VOTRE OBJECTIF:
Renvoyez intégralement, sans aucune modification, le texte source ci-dessous consacré au nouvel ouvrage de Boris Cyrulnik.

TEXTE SOURCE:

Boris Cyrulnik.

/

Nouvel ouvrage de Boris Cyrulnik

Un plaidoyer pour la pensée libre

6 Avr 2022 | Le coin lecture

Il a retrouvé sa vieille ennemie, la pensée paresseuse, et sa triste compagne, la confortable servitude. Présent la semaine dernière à Genève pour une causerie à la librairie Payot, le célèbre neuropsychiatre français Boris Cyrulnik poursuit dans son dernier livre, «Le laboureur et les mangeurs de vent», sous-titré «Liberté intérieure et confortable servitude» (Editions Odile Jacob), son éternelle (et vaine) croisade contre ce qu’il appelle «la doxa du groupe», c’est-à-dire la pensée dominante.

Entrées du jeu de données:
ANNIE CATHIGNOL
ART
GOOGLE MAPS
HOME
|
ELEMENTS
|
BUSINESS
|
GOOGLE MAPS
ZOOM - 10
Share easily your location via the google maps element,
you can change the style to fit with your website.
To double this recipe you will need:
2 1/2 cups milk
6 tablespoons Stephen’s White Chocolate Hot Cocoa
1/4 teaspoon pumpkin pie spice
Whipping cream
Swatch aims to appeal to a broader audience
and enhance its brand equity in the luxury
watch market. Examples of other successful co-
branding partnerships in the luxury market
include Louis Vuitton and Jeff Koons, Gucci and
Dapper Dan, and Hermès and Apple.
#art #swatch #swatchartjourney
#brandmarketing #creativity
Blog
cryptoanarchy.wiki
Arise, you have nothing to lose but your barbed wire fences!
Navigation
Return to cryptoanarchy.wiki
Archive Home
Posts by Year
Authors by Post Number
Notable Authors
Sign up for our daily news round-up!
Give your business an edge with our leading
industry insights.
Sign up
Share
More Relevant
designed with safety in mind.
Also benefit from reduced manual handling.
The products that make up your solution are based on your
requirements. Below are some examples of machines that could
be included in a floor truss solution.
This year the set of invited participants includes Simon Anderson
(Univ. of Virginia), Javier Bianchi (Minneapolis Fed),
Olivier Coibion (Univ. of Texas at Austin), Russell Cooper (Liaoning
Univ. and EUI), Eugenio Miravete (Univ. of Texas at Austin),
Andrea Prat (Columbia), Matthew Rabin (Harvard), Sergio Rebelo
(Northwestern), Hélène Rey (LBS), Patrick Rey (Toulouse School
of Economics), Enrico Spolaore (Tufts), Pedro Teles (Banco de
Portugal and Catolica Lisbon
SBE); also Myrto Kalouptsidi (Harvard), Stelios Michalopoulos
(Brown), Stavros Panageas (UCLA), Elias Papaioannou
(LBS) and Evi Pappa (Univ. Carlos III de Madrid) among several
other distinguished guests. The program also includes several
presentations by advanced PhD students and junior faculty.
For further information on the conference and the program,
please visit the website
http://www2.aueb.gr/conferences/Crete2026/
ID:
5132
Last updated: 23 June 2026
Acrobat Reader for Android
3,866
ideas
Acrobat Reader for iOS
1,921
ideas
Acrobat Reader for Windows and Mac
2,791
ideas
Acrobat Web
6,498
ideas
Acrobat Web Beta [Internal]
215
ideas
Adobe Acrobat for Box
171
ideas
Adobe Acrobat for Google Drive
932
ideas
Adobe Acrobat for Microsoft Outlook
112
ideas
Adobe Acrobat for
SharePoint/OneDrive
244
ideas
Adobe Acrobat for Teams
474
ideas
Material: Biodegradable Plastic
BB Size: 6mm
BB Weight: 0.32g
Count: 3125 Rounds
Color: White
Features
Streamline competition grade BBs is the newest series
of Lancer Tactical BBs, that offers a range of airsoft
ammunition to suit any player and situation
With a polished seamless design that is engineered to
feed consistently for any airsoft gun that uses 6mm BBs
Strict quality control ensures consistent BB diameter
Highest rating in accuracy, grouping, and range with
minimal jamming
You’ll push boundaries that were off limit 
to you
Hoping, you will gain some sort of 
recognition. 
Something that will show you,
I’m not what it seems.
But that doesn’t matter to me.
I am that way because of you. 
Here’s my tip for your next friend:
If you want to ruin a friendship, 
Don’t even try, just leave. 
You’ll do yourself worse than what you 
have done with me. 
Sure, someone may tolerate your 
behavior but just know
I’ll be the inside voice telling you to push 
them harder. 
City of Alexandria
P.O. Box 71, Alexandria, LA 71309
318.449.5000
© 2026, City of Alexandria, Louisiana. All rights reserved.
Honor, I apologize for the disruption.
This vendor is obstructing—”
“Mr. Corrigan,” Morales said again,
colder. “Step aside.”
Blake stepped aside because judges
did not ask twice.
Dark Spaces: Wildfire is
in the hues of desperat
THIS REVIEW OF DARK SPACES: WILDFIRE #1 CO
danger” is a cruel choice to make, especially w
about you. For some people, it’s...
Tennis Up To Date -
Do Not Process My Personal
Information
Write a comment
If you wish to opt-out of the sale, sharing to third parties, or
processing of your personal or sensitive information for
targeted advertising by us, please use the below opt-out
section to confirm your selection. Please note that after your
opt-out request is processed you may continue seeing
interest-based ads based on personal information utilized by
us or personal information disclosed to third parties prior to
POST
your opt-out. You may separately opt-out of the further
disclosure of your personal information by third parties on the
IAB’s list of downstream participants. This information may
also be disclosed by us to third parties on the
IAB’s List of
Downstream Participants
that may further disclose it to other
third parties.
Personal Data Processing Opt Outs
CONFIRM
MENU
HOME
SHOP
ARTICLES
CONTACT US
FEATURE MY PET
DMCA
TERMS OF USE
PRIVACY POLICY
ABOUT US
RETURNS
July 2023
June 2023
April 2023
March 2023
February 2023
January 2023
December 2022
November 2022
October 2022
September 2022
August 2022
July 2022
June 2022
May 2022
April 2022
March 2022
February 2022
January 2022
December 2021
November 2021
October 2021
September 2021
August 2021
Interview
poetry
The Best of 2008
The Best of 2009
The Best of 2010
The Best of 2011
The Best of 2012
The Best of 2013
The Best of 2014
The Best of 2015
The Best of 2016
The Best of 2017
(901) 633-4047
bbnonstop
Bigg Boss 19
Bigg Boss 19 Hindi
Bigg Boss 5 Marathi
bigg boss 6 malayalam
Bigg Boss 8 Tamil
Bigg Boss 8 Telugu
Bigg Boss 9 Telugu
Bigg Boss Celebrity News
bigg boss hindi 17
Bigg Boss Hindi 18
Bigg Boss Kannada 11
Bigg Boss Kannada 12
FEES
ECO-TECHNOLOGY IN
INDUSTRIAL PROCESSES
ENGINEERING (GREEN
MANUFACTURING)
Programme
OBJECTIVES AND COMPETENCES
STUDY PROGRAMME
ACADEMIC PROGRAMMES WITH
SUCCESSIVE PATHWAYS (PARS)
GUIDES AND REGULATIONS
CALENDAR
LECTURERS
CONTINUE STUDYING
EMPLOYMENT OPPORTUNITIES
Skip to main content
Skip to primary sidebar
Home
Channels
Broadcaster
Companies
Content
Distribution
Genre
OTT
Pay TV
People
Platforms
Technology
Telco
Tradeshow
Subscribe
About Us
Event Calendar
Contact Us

PROBLÈME RÉSOLU:
Boris Cyrulnik.

/

Nouvel ouvrage de Boris Cyrulnik

Un plaidoyer pour la pensée libre

6 Avr 2022 | Le coin lecture

Il a retrouvé sa vieille ennemie, la pensée paresseuse, et sa triste compagne, la confortable servitude. Présent la semaine dernière à Genève pour une causerie à la librairie Payot, le célèbre neuropsychiatre français Boris Cyrulnik poursuit dans son dernier livre, «Le laboureur et les mangeurs de vent», sous-titré «Liberté intérieure et confortable servitude» (Editions Odile Jacob), son éternelle (et vaine) croisade contre ce qu’il appelle «la doxa du groupe», c’est-à-dire la pensée dominante.